__Job__: Carry on the write-up about the PureVPN Linux client leaking IPv6 addresses, starting right after its final sentence.
---- Extract to read
PureVPN Vulnerability Exposes Users IPv6 Address While Toggling Wi-Fi

PureVPN Vulnerability Exposes Users IPv6 Address While Toggling Wi-Fi

PureVPN’s Linux clients leak users’ IPv6 addresses when Wi-Fi reconnections or system resumes occur, and also obliterate host firewall rules without restoring them upon disconnect. 

This undermines privacy guarantees and leaves systems more exposed than before VPN use, with critical failures in the kill-switch and firewall handling modules.

PureVPN Linux Client Flaws

Anagogistis stated that during testing on Ubuntu 24.04.3 LTS with kernel 6.8.0 and iptables-nft backend, both PureVPN GUI (v2.10.0) and CLI (v2.0.1) clients demonstrated an inability to reapply IPv6 kill-switch protections after toggling Wi-Fi or resuming from suspend. 

Google News

With the IKS (IPv6 kill-switch) feature enabled, the CLI client automatically reconnects and reports the status as “connected.” However, the system regains a default IPv6 route via Router Advertisements (fe80::1) before the client can reinstate ip6tables rules.
--------
---- Data extract
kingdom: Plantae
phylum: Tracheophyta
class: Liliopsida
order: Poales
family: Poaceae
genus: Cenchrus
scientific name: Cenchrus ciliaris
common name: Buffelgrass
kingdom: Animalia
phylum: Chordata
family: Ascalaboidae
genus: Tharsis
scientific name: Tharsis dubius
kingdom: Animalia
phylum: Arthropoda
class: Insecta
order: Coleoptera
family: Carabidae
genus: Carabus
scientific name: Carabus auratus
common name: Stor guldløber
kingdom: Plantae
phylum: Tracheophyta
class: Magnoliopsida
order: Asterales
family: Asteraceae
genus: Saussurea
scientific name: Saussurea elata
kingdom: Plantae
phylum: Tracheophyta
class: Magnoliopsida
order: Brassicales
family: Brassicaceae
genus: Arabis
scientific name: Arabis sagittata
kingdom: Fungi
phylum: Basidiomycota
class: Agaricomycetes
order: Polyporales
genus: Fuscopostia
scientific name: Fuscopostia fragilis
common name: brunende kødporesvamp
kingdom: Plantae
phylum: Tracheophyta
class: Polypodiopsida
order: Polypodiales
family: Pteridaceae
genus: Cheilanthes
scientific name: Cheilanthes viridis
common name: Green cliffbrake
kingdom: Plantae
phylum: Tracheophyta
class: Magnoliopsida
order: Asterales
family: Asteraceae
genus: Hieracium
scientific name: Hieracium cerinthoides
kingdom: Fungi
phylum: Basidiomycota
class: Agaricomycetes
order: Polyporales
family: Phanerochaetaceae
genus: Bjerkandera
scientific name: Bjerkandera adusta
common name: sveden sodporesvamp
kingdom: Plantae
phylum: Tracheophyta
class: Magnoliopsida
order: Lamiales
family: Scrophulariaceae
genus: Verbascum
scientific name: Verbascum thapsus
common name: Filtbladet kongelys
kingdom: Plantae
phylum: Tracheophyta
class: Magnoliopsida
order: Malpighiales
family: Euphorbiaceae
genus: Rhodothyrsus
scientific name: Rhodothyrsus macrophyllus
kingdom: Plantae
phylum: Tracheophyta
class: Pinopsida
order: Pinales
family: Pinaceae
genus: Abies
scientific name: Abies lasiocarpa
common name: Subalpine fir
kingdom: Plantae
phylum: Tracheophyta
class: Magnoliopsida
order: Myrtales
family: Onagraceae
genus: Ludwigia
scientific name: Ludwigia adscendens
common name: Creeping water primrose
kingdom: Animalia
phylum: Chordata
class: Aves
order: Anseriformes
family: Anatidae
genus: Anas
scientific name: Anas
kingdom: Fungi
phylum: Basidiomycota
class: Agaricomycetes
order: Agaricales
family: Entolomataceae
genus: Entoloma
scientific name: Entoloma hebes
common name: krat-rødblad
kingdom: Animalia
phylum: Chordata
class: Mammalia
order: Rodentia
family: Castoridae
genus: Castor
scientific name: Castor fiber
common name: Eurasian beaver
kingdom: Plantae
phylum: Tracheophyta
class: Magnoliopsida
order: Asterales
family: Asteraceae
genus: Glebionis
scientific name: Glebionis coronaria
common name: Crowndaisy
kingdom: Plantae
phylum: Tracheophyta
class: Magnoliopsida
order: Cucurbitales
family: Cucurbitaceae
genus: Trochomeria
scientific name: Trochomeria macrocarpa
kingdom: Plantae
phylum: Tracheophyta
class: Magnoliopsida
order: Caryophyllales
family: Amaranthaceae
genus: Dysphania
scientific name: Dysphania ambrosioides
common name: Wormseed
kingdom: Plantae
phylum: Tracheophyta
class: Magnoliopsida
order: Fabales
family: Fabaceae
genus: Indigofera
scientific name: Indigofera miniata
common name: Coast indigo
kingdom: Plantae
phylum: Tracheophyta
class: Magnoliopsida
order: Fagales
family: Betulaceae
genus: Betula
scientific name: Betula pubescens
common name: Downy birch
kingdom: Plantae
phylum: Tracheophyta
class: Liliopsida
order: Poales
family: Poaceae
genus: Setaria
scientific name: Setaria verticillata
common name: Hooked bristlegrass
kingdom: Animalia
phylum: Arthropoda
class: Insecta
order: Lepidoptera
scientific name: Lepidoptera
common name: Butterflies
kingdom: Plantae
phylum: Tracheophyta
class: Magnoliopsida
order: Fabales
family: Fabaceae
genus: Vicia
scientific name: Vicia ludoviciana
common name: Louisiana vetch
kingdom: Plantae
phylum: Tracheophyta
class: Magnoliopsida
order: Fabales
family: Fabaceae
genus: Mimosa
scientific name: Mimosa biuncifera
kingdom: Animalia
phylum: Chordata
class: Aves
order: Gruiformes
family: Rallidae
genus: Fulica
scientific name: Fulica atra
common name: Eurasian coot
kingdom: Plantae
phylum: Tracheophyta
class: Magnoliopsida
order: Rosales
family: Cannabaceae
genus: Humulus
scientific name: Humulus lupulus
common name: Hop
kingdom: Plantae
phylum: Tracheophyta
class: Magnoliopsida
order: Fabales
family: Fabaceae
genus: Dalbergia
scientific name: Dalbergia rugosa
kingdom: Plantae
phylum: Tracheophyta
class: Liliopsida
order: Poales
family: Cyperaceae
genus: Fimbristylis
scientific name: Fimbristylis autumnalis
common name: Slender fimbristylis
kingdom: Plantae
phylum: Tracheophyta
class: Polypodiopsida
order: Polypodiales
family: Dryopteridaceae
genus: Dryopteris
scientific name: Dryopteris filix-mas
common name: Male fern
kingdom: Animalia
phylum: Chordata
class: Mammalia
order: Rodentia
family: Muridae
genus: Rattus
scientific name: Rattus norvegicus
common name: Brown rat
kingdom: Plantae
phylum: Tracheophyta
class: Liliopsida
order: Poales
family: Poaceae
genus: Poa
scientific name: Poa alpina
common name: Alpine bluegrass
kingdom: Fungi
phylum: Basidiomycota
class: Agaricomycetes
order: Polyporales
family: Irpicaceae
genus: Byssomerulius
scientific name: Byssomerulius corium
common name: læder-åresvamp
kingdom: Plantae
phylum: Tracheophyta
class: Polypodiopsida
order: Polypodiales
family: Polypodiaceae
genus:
--------
__Result__:
Because ip6tables OUTPUT retains its default ACCEPT policy, IPv6 traffic resumes off-tunnel. In GUI mode, the client’s disconnect dialog correctly blocks IPv4 but neglects IPv6, allowing leaks until the user manually clicks Reconnect. 

In real-world scenarios, this meant that IPv6-preferred websites loaded with the ISP-assigned address and email clients like Thunderbird continued sending SMTP traffic outside the VPN tunnel, despite the interface indicating full protection.

A second critical flaw is the client’s handling of host firewall rules. At VPN connection, PureVPN wipes existing iptables configurations: the default chain policies are reset to ACCEPT, and all custom and UFW chains, such as Docker jumps or user-defined rules, are flushed, Anagogistis said.

Upon disconnect, these changes are not reverted, leaving the INPUT and OUTPUT chains set to ACCEPT. The sequence is demonstrated below:

PureVPN Vulnerability

After disconnect, no custom rules remain, and SSH, ping, and other traffic are no longer filtered. 

This behavior contradicts user expectations and defeats local deny-by-default strategies, effectively exposing services and enabling unwanted inbound connections.

Both issues have practical consequences for privacy-conscious Linux users relying on PureVPN for secure connectivity.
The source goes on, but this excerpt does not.